[Extracted text from the pages]
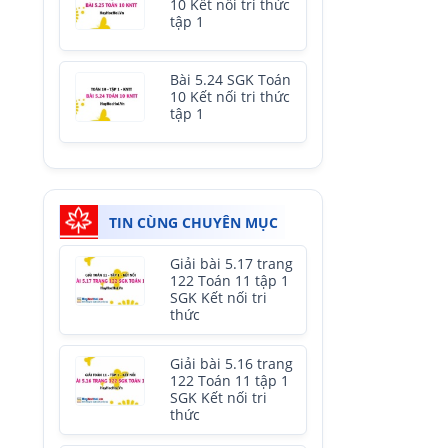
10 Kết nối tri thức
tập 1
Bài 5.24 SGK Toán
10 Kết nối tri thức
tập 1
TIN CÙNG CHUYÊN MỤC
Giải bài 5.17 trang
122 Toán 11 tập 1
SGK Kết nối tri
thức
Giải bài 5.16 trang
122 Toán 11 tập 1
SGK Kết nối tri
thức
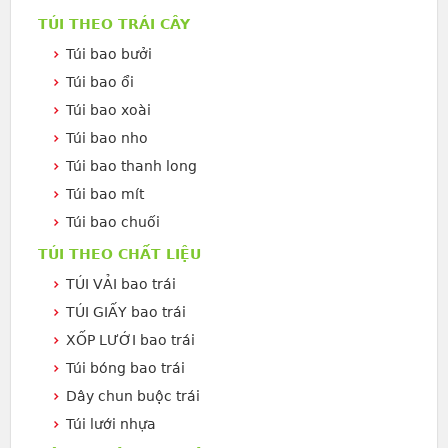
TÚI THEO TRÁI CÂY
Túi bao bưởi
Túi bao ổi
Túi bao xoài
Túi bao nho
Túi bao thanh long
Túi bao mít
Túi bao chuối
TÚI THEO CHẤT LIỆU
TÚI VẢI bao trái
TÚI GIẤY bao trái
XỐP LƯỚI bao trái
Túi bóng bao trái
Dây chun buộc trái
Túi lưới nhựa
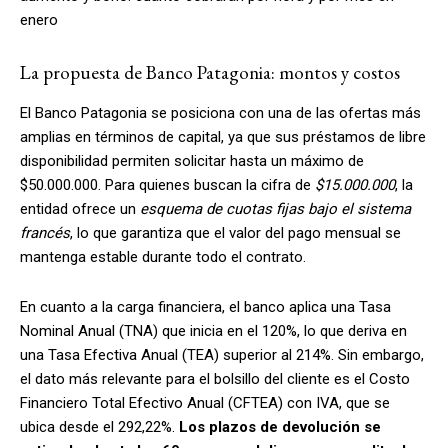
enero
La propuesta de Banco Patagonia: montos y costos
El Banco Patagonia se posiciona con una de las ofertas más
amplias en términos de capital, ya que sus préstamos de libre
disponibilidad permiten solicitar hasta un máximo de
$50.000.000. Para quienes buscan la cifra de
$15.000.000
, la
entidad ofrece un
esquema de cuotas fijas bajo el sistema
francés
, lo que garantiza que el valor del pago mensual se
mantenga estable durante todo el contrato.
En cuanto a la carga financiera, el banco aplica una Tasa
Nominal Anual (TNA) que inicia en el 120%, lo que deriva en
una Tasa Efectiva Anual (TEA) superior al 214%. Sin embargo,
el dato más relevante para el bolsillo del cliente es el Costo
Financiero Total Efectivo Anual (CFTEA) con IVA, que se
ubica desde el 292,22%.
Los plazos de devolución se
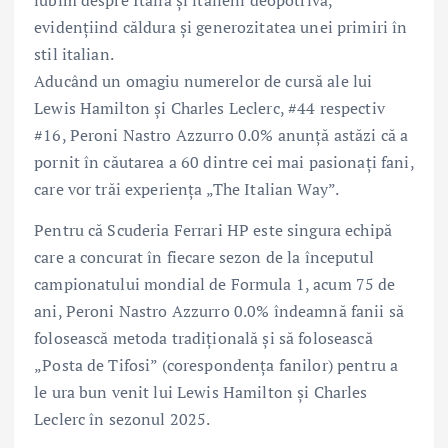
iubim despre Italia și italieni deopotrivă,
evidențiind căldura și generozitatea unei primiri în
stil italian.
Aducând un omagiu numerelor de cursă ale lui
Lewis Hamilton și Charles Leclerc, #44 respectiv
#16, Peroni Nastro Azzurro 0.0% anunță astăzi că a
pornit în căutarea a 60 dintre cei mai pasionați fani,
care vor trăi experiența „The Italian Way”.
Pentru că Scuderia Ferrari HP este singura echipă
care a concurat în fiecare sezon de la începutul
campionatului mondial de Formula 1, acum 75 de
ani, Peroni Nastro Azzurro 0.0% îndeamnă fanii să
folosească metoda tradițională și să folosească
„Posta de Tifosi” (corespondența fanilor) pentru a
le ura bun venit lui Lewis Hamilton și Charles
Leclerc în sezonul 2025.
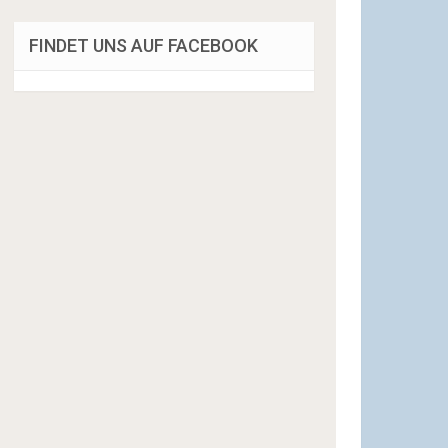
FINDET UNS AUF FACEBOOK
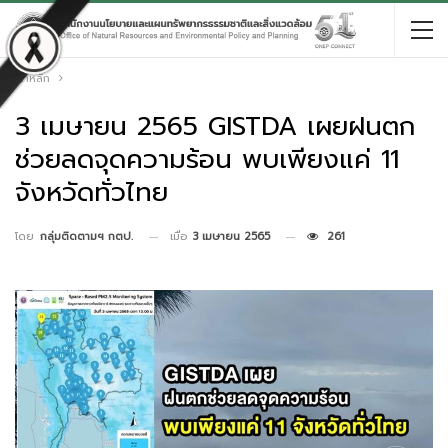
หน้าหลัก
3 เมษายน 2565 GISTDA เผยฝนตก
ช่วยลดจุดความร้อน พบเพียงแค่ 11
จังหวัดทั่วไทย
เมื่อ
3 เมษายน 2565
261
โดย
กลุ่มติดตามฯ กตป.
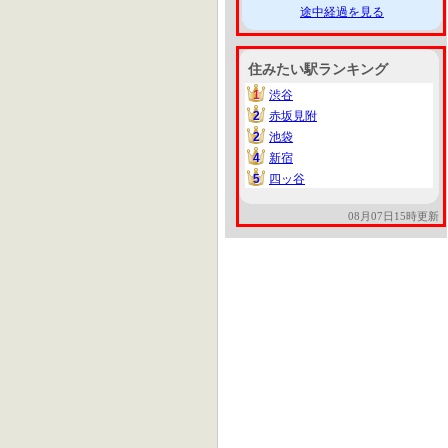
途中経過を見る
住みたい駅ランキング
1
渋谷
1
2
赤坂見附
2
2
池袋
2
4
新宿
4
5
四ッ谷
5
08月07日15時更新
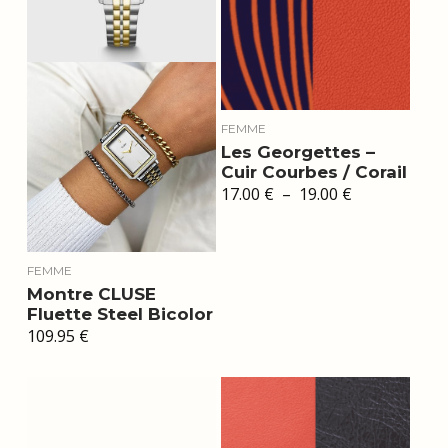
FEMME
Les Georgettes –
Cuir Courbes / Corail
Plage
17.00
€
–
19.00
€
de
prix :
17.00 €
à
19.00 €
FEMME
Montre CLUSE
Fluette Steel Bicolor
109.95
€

## [WHAT IS REQUIRED]
Reproduce, line for line and without changes, the extracted text from all eight items above, leaving the pictures out of your answer.

## [EXERCISE RESULT]
10 Kết nối tri thức
tập 1
Bài 5.24 SGK Toán
10 Kết nối tri thức
tập 1
TIN CÙNG CHUYÊN MỤC
Giải bài 5.17 trang
122 Toán 11 tập 1
SGK Kết nối tri
thức
Giải bài 5.16 trang
122 Toán 11 tập 1
SGK Kết nối tri
thức
TÚI THEO TRÁI CÂY
Túi bao bưởi
Túi bao ổi
Túi bao xoài
Túi bao nho
Túi bao thanh long
Túi bao mít
Túi bao chuối
TÚI THEO CHẤT LIỆU
TÚI VẢI bao trái
TÚI GIẤY bao trái
XỐP LƯỚI bao trái
Túi bóng bao trái
Dây chun buộc trái
Túi lưới nhựa
enero
La propuesta de Banco Patagonia: montos y costos
El Banco Patagonia se posiciona con una de las ofertas más
amplias en términos de capital, ya que sus préstamos de libre
disponibilidad permiten solicitar hasta un máximo de
$50.000.000. Para quienes buscan la cifra de
$15.000.000
, la
entidad ofrece un
esquema de cuotas fijas bajo el sistema
francés
, lo que garantiza que el valor del pago mensual se
mantenga estable durante todo el contrato.
En cuanto a la carga financiera, el banco aplica una Tasa
Nominal Anual (TNA) que inicia en el 120%, lo que deriva en
una Tasa Efectiva Anual (TEA) superior al 214%. Sin embargo,
el dato más relevante para el bolsillo del cliente es el Costo
Financiero Total Efectivo Anual (CFTEA) con IVA, que se
ubica desde el 292,22%.
Los plazos de devolución se
iubim despre Italia și italieni deopotrivă,
evidențiind căldura și generozitatea unei primiri în
stil italian.
Aducând un omagiu numerelor de cursă ale lui
Lewis Hamilton și Charles Leclerc, #44 respectiv
#16, Peroni Nastro Azzurro 0.0% anunță astăzi că a
pornit în căutarea a 60 dintre cei mai pasionați fani,
care vor trăi experiența „The Italian Way”.
Pentru că Scuderia Ferrari HP este singura echipă
care a concurat în fiecare sezon de la începutul
campionatului mondial de Formula 1, acum 75 de
ani, Peroni Nastro Azzurro 0.0% îndeamnă fanii să
folosească metoda tradițională și să folosească
„Posta de Tifosi” (corespondența fanilor) pentru a
le ura bun venit lui Lewis Hamilton și Charles
Leclerc în sezonul 2025.
FINDET UNS AUF FACEBOOK
หน้าหลัก
3 เมษายน 2565 GISTDA เผยฝนตก
ช่วยลดจุดความร้อน พบเพียงแค่ 11
จังหวัดทั่วไทย
เมื่อ
3 เมษายน 2565
261
โดย
กลุ่มติดตามฯ กตป.
途中経過を見る
住みたい駅ランキング
1
渋谷
1
2
赤坂見附
2
2
池袋
2
4
新宿
4
5
四ッ谷
5
08月07日15時更新
FEMME
Les Georgettes –
Cuir Courbes / Corail
Plage
17.00
€
–
19.00
€
de
prix :
17.00 €
à
19.00 €
FEMME
Montre CLUSE
Fluette Steel Bicolor
109.95
€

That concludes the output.